• [Data for processing]
——
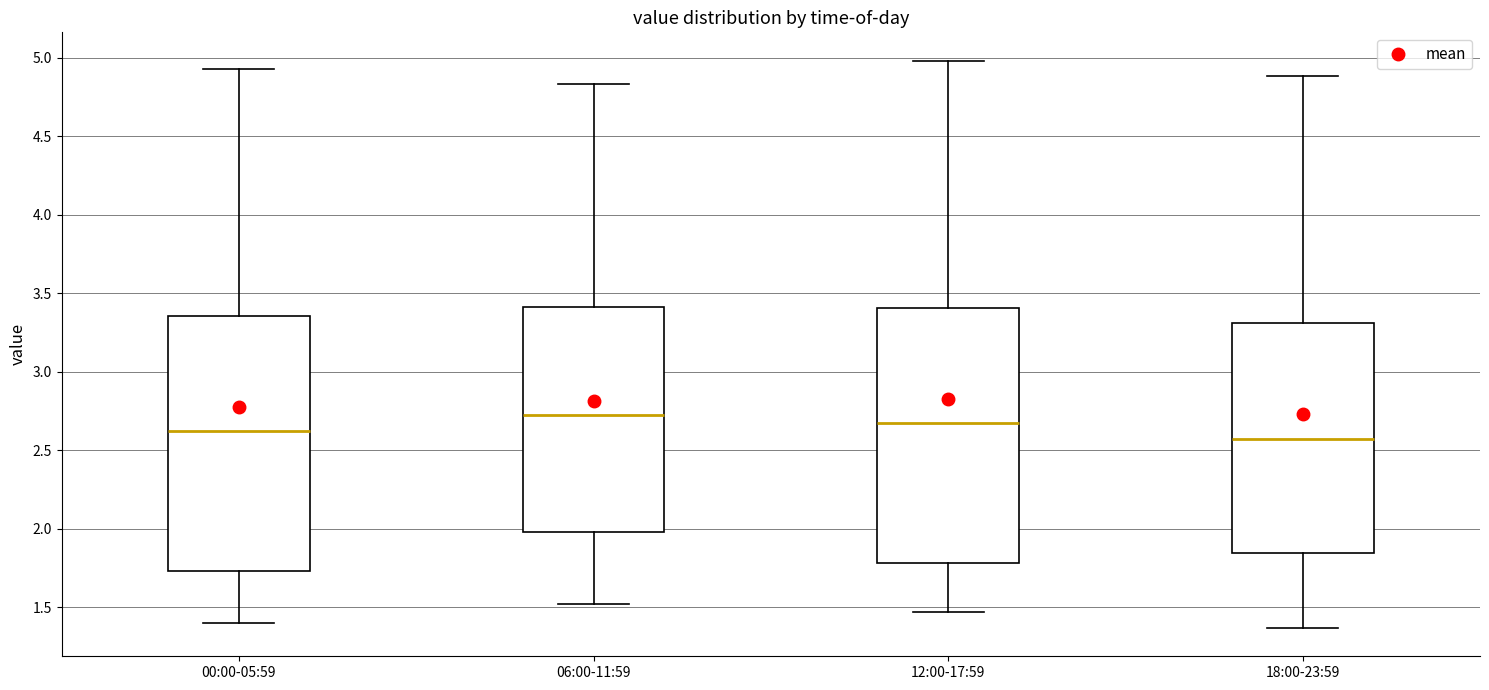

Reading left to right, transcribe this box plot: for each box, give where its median line is, the range the box spans, and where its two whiskers end, as read against the y-axis. The values are not printed on the chart, so give them approximately, as read against the axis.

00:00-05:59: median 2.65, box 1.75 to 3.35, whiskers 1.40 to 4.95
06:00-11:59: median 2.75, box 2.00 to 3.40, whiskers 1.50 to 4.85
12:00-17:59: median 2.70, box 1.80 to 3.40, whiskers 1.45 to 5.00
18:00-23:59: median 2.60, box 1.85 to 3.30, whiskers 1.35 to 4.90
——
• [Work to be completed]
Reproduce the text of the records above verbatim, omitting the pictures from your answer.

• [Answer section]
Reading left to right, transcribe this box plot: for each box, give where its median line is, the range the box spans, and where its two whiskers end, as read against the y-axis. The values are not printed on the chart, so give them approximately, as read against the axis.

00:00-05:59: median 2.65, box 1.75 to 3.35, whiskers 1.40 to 4.95
06:00-11:59: median 2.75, box 2.00 to 3.40, whiskers 1.50 to 4.85
12:00-17:59: median 2.70, box 1.80 to 3.40, whiskers 1.45 to 5.00
18:00-23:59: median 2.60, box 1.85 to 3.30, whiskers 1.35 to 4.90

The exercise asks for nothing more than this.